One problem when you create things, you collect so many items you don’t know what to do with them, so they end up being gifts for all of your friends and family. I was given a book on polymer clay and my friend said I might like to make my own beads. I began making beads turning them into bracelets and earrings, pins and buttons. I bought a pasta roller and rolled out the clay and went wild with that, making little bowls and nicknacks.
I decided I didn’t really like the look of the base metal wire used for findings and the cost of sterling silver and gold was outrageous. I wanted to learn how to make my own findings. The bead store I originally went to offered a wire bending class and I signed up. That class was the real beginning of becoming a true artist in the field of jewelry making. The sterling silver and gold filled findings I made were far above what I had been making and I was very pleased with myself.

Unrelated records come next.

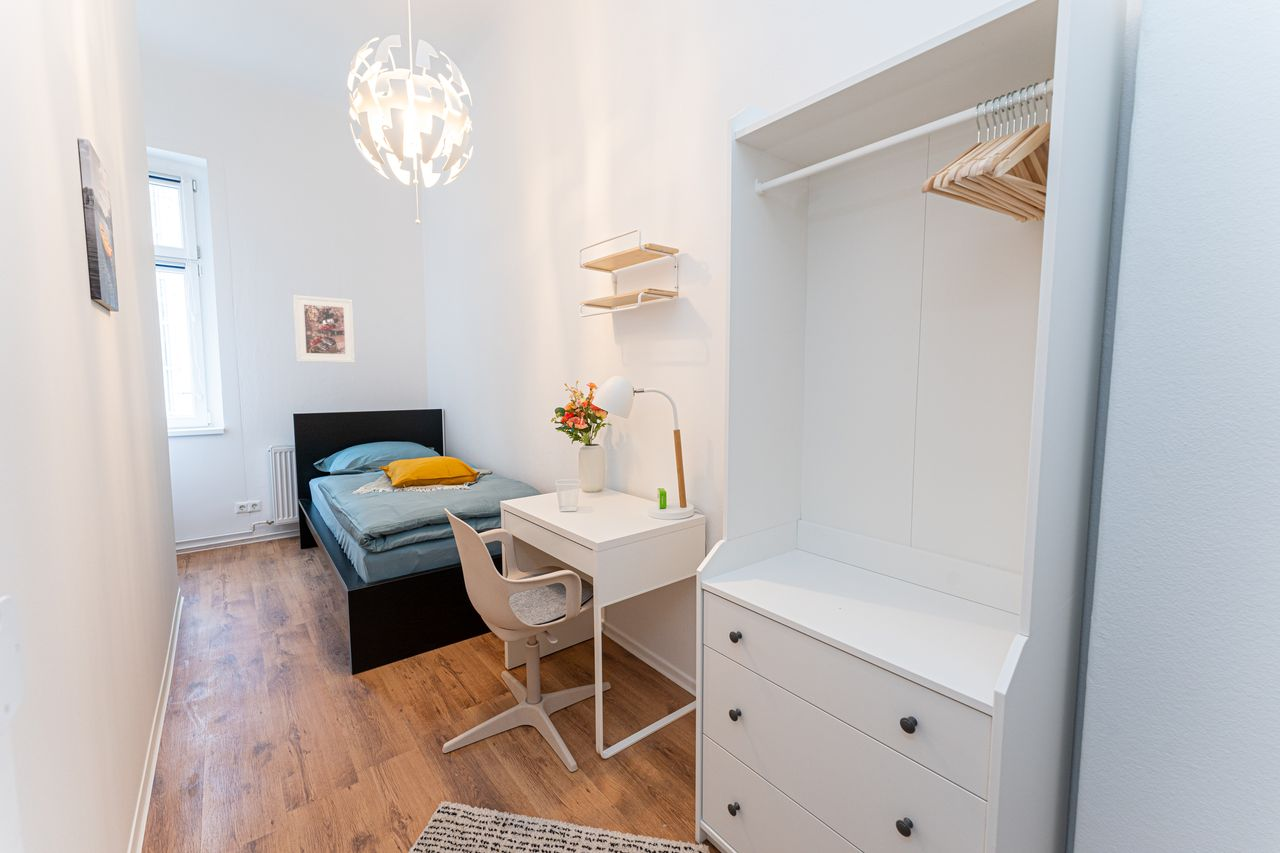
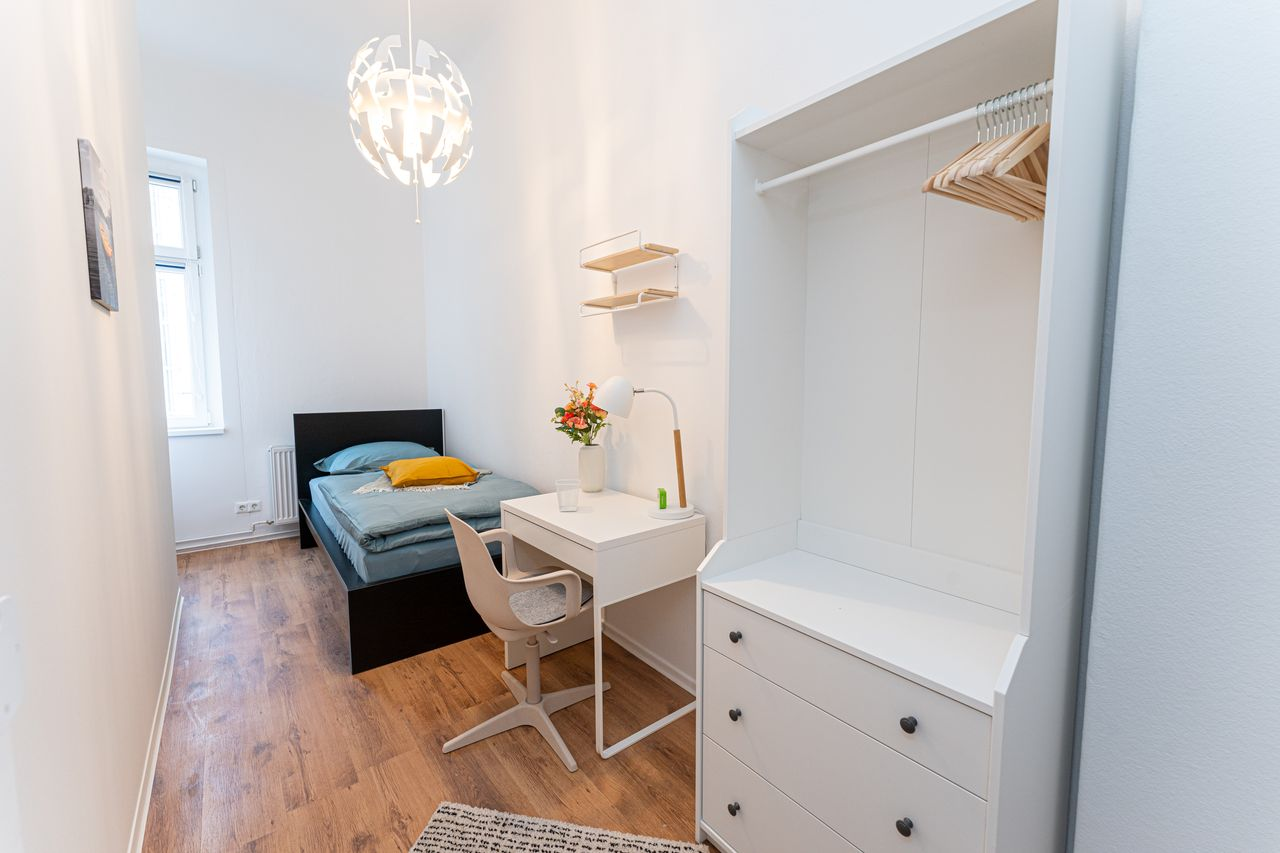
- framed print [292,294,356,364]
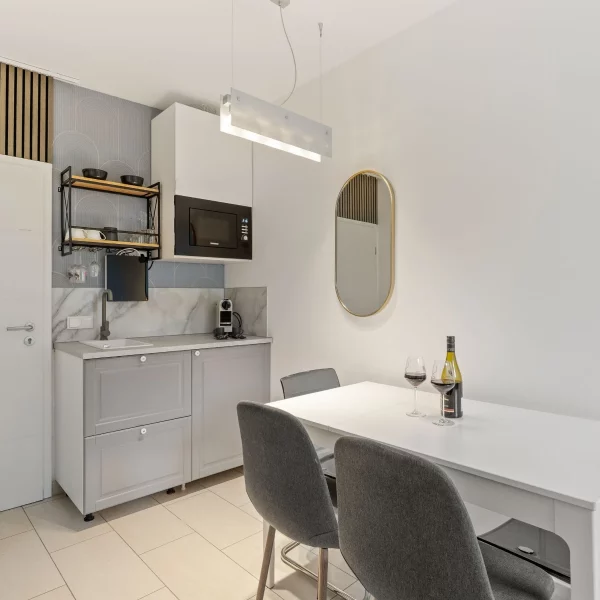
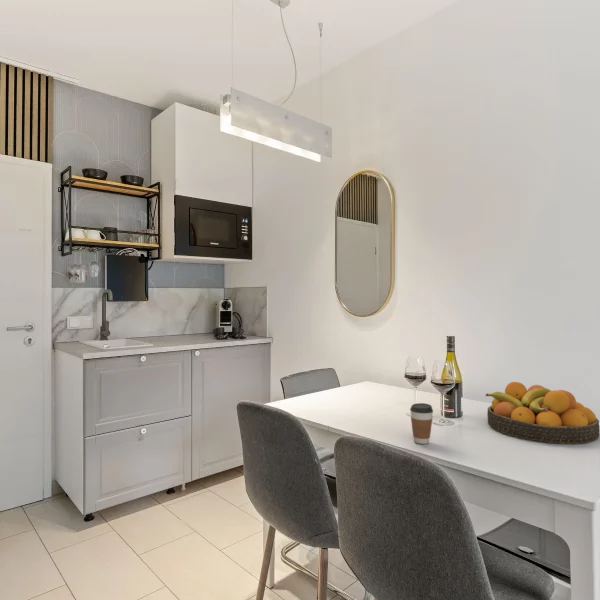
+ coffee cup [409,402,434,445]
+ fruit bowl [484,381,600,445]
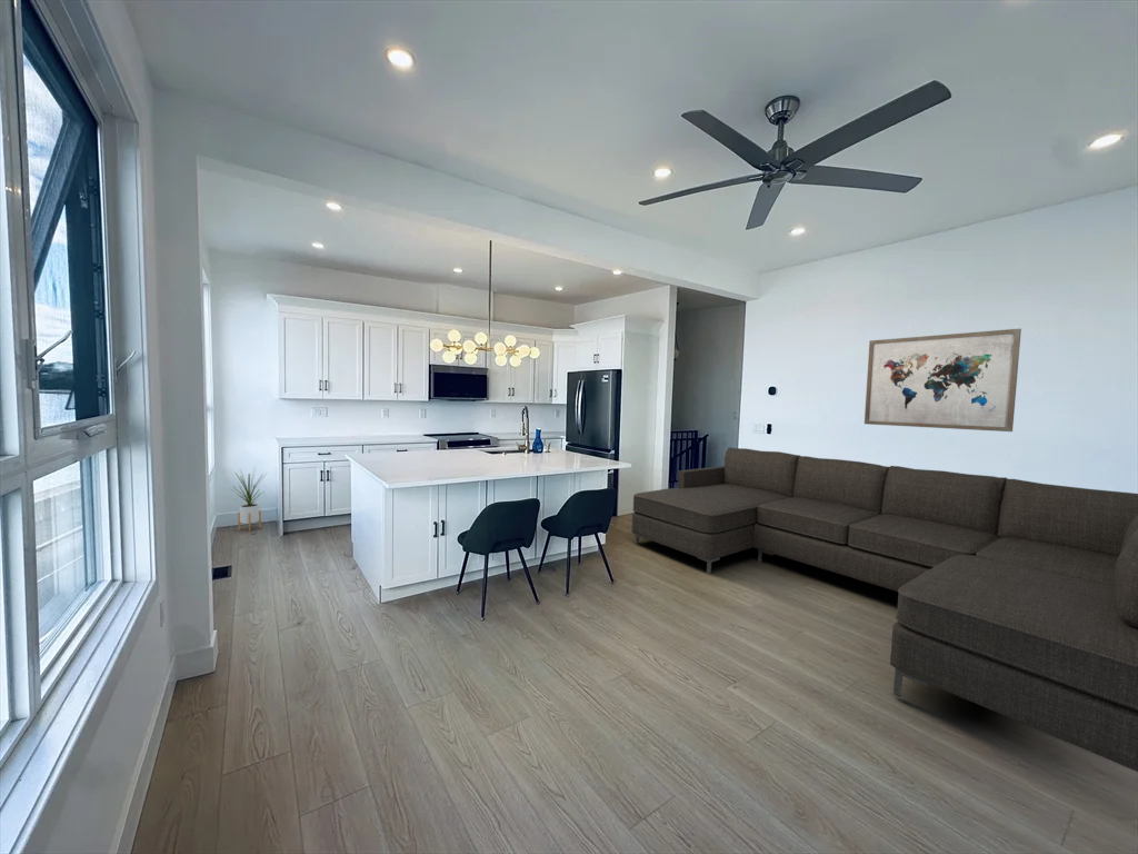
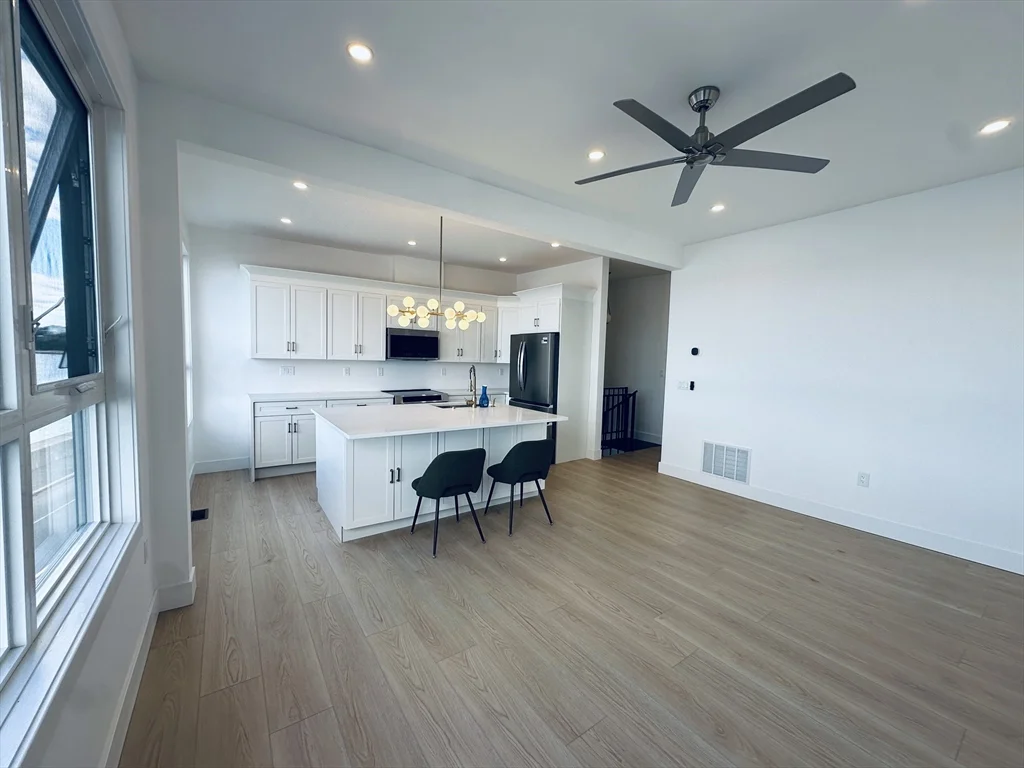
- wall art [864,328,1022,433]
- house plant [229,465,267,533]
- sofa [630,447,1138,773]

I wanted to learn more, so I checked out the state’s art college and signed up for some metal smithing classes. I will never forget the first time I lit an acetylene torch. My family has always been very supportive of my art endeavors, always looking for good gift ideas. Eventually I had all the equipment a true silversmith needed, and I was in business. I had a studio and a real torch, just like a plumber would use, all the marvelous tools that go along with it. Believing I should have a bona fide mark for my business I applied with my state and obtained a name for my business.
I started out by browsing around a bead store and ended up fabricating my own sterling silver jewelry. The first craft fair I sold at I made over $500.00. That afternoon after the craft fair had ended, I went to that bead store and bought $600.00 of fresh water beads.
The moral to this story is, if you have enough initiative and interest, you can achieve whatever you wish. Some of the greatest artist started out with a little bit of this and a little bit of that, turning it into something wonderful.